■ **Rendered page images**

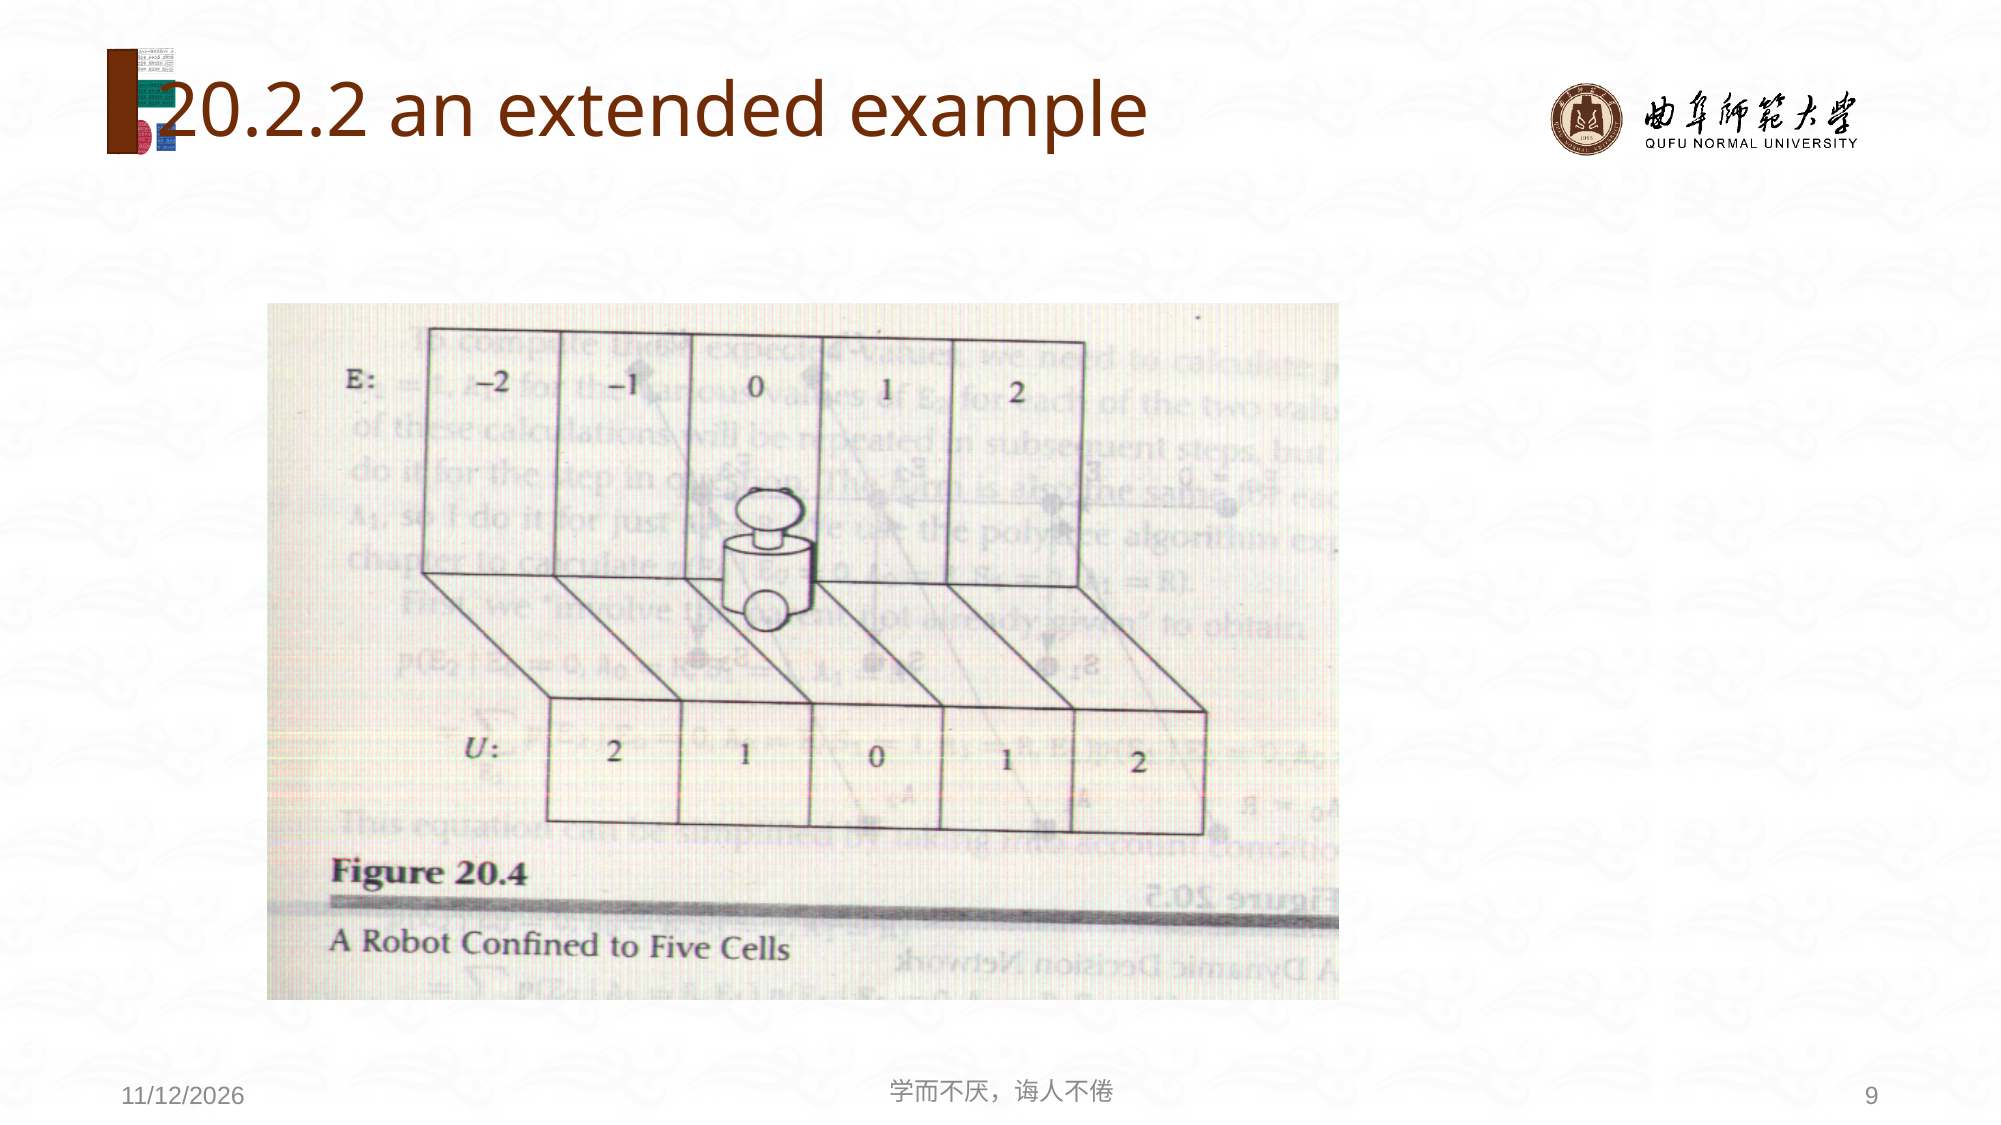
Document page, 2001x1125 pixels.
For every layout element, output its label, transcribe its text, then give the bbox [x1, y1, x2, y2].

footer 学而不厌，诲人不倦 [664, 1063, 1340, 1124]
picture [1543, 75, 1894, 158]
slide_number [106, 1065, 557, 1125]
slide_number 9 [1443, 1065, 1894, 1125]
title 20.2.2 an extended example [141, 62, 1340, 161]
picture [108, 46, 176, 161]
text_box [267, 303, 1339, 1001]
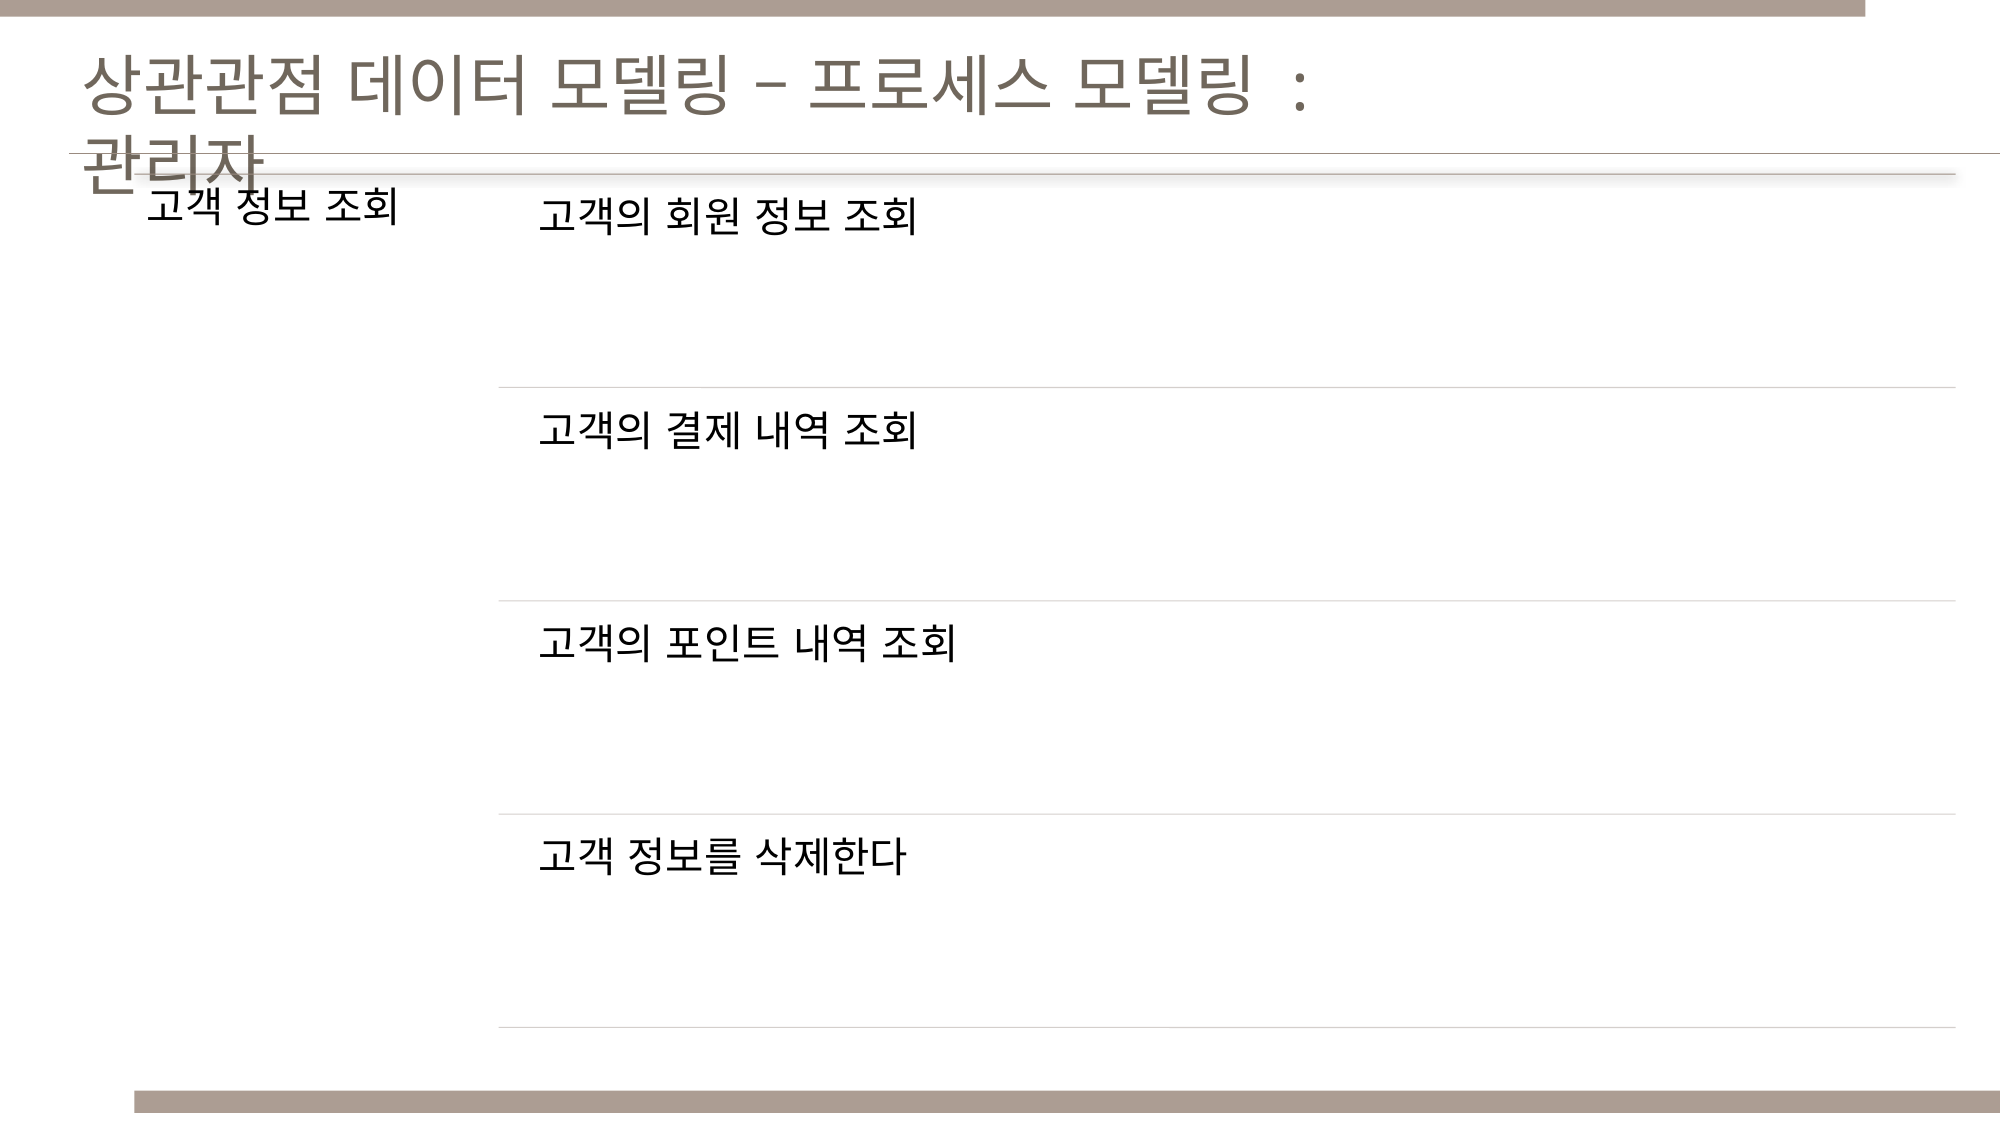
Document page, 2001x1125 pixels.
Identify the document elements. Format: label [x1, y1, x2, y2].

text_box [133, 1090, 2000, 1114]
text_box [0, 0, 1866, 18]
text_box [67, 36, 2000, 1039]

■ **Work request**
Write all the lines above out again exactly, minus the images.

■ **Problem solution**
Document page, 2001x1125 pixels.
For every layout element, output its label, transcribe its text, then give the bbox [x1, y1, x2, y2].

footer 学而不厌，诲人不倦 [664, 1063, 1340, 1124]
picture [1543, 75, 1894, 158]
slide_number [106, 1065, 557, 1125]
slide_number 9 [1443, 1065, 1894, 1125]
title 20.2.2 an extended example [141, 62, 1340, 161]
picture [108, 46, 176, 161]
text_box [267, 303, 1339, 1001]
Document page, 2001x1125 pixels.
Identify the document elements. Format: label [x1, y1, x2, y2].

text_box [133, 1090, 2000, 1114]
text_box [0, 0, 1866, 18]
text_box [67, 36, 2000, 1039]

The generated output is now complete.